Протирание глаз можно начинать библейски — с рассказа о творении, а можно язычески, «ab ovo», «от яйца». Это не означает, что Понтий Пилат начинал обед с яйца, а Иисус с чтения Торы, и никак иначе. Тем не менее, есть в яйце нечто, легко превращающее его в символ силы, плодородия и бессмертия. В модель мира, — и вот уже человек рождается из первояйца и воскресает из яйца пасхального. Яйцо это всего лишь разновидность зерна, уникальным же его делает форма. Идеальная обтекаемость, которая ведёт за собой глаз. Разглядывать нечего, а глядеть можно вечно.
Рассказ о творении мира есть рассказ не о творении из яйца (что было бы перепевом языческих мифов, не всех, но некоторых). Это, скорее, рассказ о творении яйца. Сотворить небо, землю и тьму над бездной — это всё равно, что сотворить Шалтая-Болтая, яйцо, упавшее со стены (стена прилагается). Сотворение света — как собирание Шалтая-Болтая воедино.
Яйцо — это сгусток света. Свет, который можно взять в руку, взвесить, погладить. Бриллиант — лишь попытка воспроизвести яйцо в камне, остановив свет и превратив его свет в сияние. Недаром же висит в языке представление о бриллианте «размером с яйцо». При этом яйцо всегда — птичье, оно всегда содержит в себе будущий полёт. Свет не символ движения, свет и есть само движение в чистом виде.
Яйцо более свет, чем бриллиант, потому что светлый сгусток яйца не распадается на разноцветные блёстки, это именно свет, а не цвет, и яйцо не светит.
Свет не обязан светить как человек не обязан работать, а земля не обязана вращаться ни вокруг себя, ни вокруг Солнца.
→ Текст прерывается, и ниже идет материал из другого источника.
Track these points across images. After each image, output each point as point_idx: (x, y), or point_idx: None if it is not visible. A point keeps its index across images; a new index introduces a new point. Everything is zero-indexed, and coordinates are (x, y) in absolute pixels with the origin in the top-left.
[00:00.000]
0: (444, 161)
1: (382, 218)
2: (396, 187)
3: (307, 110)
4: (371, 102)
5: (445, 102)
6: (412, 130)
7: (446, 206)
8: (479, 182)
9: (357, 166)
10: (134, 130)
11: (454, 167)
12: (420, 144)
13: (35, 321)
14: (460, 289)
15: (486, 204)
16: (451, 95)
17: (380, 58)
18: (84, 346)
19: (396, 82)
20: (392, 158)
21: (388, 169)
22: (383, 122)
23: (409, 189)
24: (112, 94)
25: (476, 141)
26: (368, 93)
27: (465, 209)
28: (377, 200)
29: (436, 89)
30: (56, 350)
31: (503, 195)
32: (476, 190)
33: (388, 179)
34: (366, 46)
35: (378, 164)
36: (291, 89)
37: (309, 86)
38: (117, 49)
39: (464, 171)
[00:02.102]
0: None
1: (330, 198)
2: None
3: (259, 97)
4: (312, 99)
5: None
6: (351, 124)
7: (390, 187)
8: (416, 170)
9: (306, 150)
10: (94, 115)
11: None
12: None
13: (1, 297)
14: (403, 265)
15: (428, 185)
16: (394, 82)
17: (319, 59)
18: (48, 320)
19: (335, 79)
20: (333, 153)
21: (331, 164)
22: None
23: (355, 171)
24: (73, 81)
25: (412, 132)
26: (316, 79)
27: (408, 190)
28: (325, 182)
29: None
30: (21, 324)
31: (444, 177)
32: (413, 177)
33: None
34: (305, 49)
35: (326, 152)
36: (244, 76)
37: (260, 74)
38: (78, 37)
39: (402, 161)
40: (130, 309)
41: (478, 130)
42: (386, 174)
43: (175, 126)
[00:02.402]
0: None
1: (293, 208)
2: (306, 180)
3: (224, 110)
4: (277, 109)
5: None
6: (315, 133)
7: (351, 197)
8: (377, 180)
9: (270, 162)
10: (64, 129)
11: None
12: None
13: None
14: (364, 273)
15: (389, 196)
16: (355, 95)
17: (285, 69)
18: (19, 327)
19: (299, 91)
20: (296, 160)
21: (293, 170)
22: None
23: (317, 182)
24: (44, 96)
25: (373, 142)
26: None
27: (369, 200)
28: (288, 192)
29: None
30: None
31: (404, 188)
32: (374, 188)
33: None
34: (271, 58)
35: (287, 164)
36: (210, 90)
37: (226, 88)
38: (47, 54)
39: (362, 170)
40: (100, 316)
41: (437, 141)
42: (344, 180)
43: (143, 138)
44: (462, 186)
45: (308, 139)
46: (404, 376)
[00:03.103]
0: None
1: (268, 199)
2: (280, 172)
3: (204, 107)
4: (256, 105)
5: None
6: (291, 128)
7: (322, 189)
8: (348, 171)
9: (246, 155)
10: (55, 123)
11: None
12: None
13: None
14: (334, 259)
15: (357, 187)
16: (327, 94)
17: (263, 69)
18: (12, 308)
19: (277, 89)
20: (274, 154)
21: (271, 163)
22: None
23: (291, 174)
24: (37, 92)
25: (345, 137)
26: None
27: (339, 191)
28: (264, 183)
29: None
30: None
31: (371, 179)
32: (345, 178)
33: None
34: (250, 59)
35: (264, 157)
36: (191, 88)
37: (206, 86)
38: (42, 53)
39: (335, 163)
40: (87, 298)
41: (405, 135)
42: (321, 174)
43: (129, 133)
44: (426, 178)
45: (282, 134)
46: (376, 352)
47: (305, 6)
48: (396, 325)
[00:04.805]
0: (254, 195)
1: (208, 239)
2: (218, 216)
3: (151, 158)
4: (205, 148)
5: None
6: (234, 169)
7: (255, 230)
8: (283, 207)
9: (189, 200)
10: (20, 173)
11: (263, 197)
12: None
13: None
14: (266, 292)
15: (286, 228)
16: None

Когда я сплю, я всё равно зряч, а если ослепну, я буду слеп и во сне. Может быть, поэтому яйцо так трудно и, главное, бессмысленно фотографировать, но если уж оно сфотографировано хорошо — это памятник свету, икона света. Яйцо как беременная женщина, которая светится и сама, и тем светом того, кто у неё внутри. Яйцо — это даже не икона, а скульптура, памятник света.
Конечно, сравнение глаза с яйцом основано прежде всего на сходстве двух белков по цвету и форме, но ведь как хорошо вышло, особенно после открытия, что глаз вовсе не светит и не светится. Не светит, не светится, но глаз есть сам свет, ничего не освещающий, а просто существующий. Идеальная икона Бога, идеальная икона иконы.
В небогатые советские годы в русских православных храмах побогаче появилась мода украшать оклады икон лампочками. Это не была новизна, просто доведение до предела желания, чтобы икона светилась — желания, которое закрывало икону окладом серебряным или золотым, да бриллиантиков насыпать… Чтобы свет лампады или свечи умножался, отражаясь. В какой-то момент церковное руководство прямо запретило такие оклады из лампочек, но я ещё застал в Успенской церкви Новодевичьего монастыря. Получался православный Версаль, где зеркала служили ведь не для отражения человеческого лица, а для отражения свечей, где купались в свете, как купались в мраморных бассейнах.
Зрение начинается не с того, что человек что-то способен увидеть (и уж подавно не с того, что глаза освещают), а с того, что человек есть свет. А как иначе, если «Бог есть свет», а человек — образ Божий? Настоящий образ, не электрическая имитация. Бог — не люстра мироздания, а ведь мы Его даже не люстрой представляем, а электриком. А себя — Электриком.
Идол всюду, где свет понуждают освещать, где чудо жизни используют для выживания. Так начинается духовная слепота, которая, в отличие от физической, видит слишком многое, потому что не видит Света Несветящегося, и в итоге видит себя божком. Бог — Его благодать, а не вера — не изгоняет эту слепоту сразу, механически. Бог говорит. Этот Свет есть и слово, это Слово есть и Свет. Слово, которое обращено как бы в пустоту — но я и есть эта пустота. Свет, который не слепит и не просвещает, но говорит — «просветись», «перестань бить людям в глаза и в лицо, и вообще не бей ни словом, ни делом». Свет, который берёт меня, Шалтая-Болтая, и собирает в яйцо, безо всякой королевской рати возвращает в Королевство Небесное. Только не надо сидеть на стене этого королевства, болтая ногами. Пора взлетать. В этом царстве невозможно разбиться, но только если не болтаться и не болтать, а летать.